In some use cases you may be interested in figuring out which attribute(s) is important to predict a given label. This attribute performance can be a result by itself, because it can tell you what reasons make someone or something behave in this way. In this article we will discuss common techniques to find these feature weights.
One of the most used methods to find an attribute importance is to use a statistical measure to define importance. Often used measures are Correlation, Gini Index or Information gain. In RapidMiner you can calculate these values using the Weight by Operators.
The resulting object is a weight vector. The weight vector is the central object for all feature weightening operations. If we have a look at it, it looks like this:
There are two operators which are important for the use of weight objects. Weights to Data converts this table into an example set. This can then be exported into Excel or a database.
Select by Weights allows you to select attributes using this weights. You can for example select attributes only having higher weights than 0.1 or take the k top ones.
Including Non Linear Attributes and Combinations
The Filter methods above have the problem to not incorperate non-linearities. A technique to overcome this is to generate non-linear combinations of the same attribute. The operator Generate Function Set can be used to generate things like pow(Age,2) or sqrt(Age) and combination between these. This operator is usually combined with Rename by Construction to get readable names.
Another known issue with the filter methods are dependencies between the variables. If you data set contains Age, 2xAge,3xAge and 4xAge all of them might get a hight feature weight. A technique which overcomes this issue would be MRMR. MRMR is included in RapidMiner's Feature Selection Extension.
Model Based Feature Weights
Another way to get feature weights is to use a model. Some models are able to provide a weight vector by themselves. These values are telling you how important an attribute was for the learner itself. The concrete calculation scheme is different for all learners. Weight vectors are provided by these opertors:
Generalized Linear Model
Gradient Boosted Tree
Support Vector Machine (only with linear kernel)
Logistic Regression (SVM)
It is generally advisable to tune the parameters (and choice) of these operators for a maximal prediction accuracy before taking the weights.

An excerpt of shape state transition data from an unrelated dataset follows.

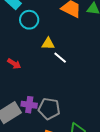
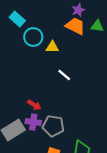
yellow triangle: (48, 44) -> (52, 47), moved
red arrow: (14, 64) -> (34, 105), moved

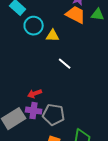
red arrow: (34, 105) -> (35, 94), turned 128

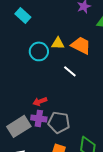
orange trapezoid: (76, 15) -> (81, 45), moved
cyan circle: (34, 26) -> (39, 51), moved

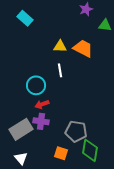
cyan circle: (39, 51) -> (36, 85), moved
white line: (70, 71) -> (60, 70), moved, turned 40
gray pentagon: (59, 122) -> (76, 131), moved

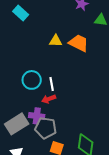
white line: (60, 70) -> (52, 84), moved
red arrow: (42, 104) -> (49, 99), moved
gray pentagon: (76, 131) -> (46, 128), moved

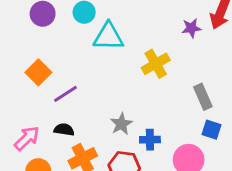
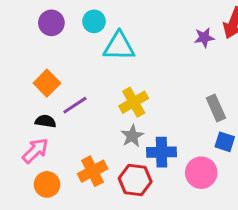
yellow cross: (156, 64) -> (134, 102), moved
black semicircle: (64, 130) -> (46, 121), moved
blue cross: (150, 140) -> (162, 152), size x1.4

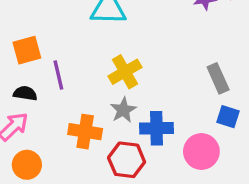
orange square: (47, 83) -> (27, 50), turned 30
purple line: (75, 105) -> (58, 75), turned -70
orange cross: (93, 171) -> (85, 132), moved, turned 36

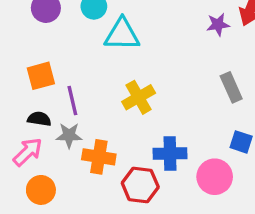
gray rectangle: (218, 78) -> (231, 87), moved
gray star: (123, 110) -> (69, 135), moved, turned 30

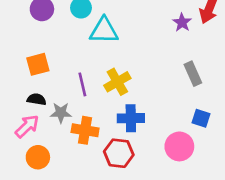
purple star: (218, 25) -> (182, 22), turned -30
purple line: (72, 101) -> (82, 84), moved
blue cross: (170, 154) -> (131, 118), moved

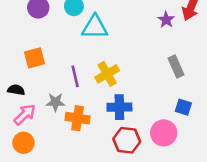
black semicircle: (37, 99) -> (16, 90), moved
red hexagon: (119, 153) -> (127, 140), moved
orange circle: (38, 157) -> (23, 143), moved

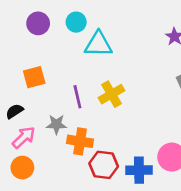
black semicircle: (16, 90) -> (15, 111), turned -42
blue cross: (119, 107) -> (139, 170), moved
red hexagon: (127, 140) -> (104, 165), moved

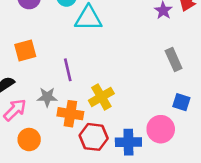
yellow cross: (111, 94) -> (101, 97), moved
orange circle: (22, 168) -> (29, 140), moved

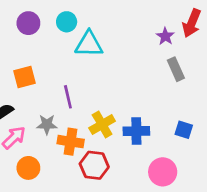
gray rectangle: (174, 60) -> (176, 69), moved
pink circle: (161, 129) -> (163, 172), moved
blue cross: (128, 142) -> (136, 131), moved

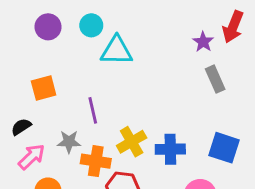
blue square: (184, 130) -> (224, 148), size x1.5

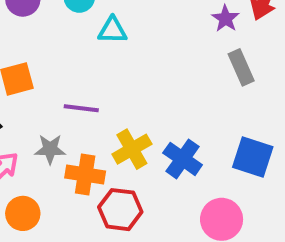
cyan triangle: (117, 51) -> (112, 30), size x0.7
purple line: (93, 110) -> (81, 108), turned -70
blue cross: (170, 149) -> (183, 159), turned 36

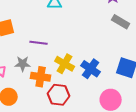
gray rectangle: (241, 67) -> (121, 22), turned -36
yellow cross: (132, 149) -> (65, 64), turned -30

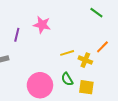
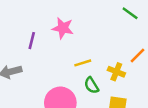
yellow line: (67, 53) -> (83, 63), moved
green semicircle: (67, 79) -> (91, 85), moved

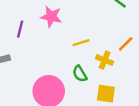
yellow line: (83, 63) -> (81, 43), moved

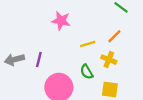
purple line: (20, 29) -> (39, 60), moved
orange line: (126, 44) -> (114, 36), moved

A special case is the Random Forest operator. A Random Forest model can be feeded into a Weight By Tree Importance operator to get a feature weight.
Feature Selection Methods
Besides Feature Weighting you can also use a Feature Selection Techniques. The difference is, that you only get a weight vector with 1 if it in the set of chosen attributes and a 0 if it is not in. The most common techniques for this are also wrapper methods namely Forward Selection and Backwards Elemination.
Polynominal Classification Problems and Clustering
In polynominal Classification problems it is often useful to do this in a one vs all fashion. This answers the question "what makes group A different from all the other"? A variation of this method includes to apply it on cluster labels to get cluster descriptions.
Evolutionary Feature Generation
Another sophistacted approach to incorparate non-linearities and also interaction terms (e.g. find a dependency like sqrt(age-weight)) is to use a evolutionary feature generation approach. The operators in RapidMiner are Yagga and Yagga2. Please have a look at the operator Info for more details.
Instead of generation a general feature weight you can also find individual dependencies for a single example. In this case you would vary the variables in an example and check the influence predicted by your model. A common use case is to check wether its worth to call a customer or not by checking his individual scoring result with and without a call.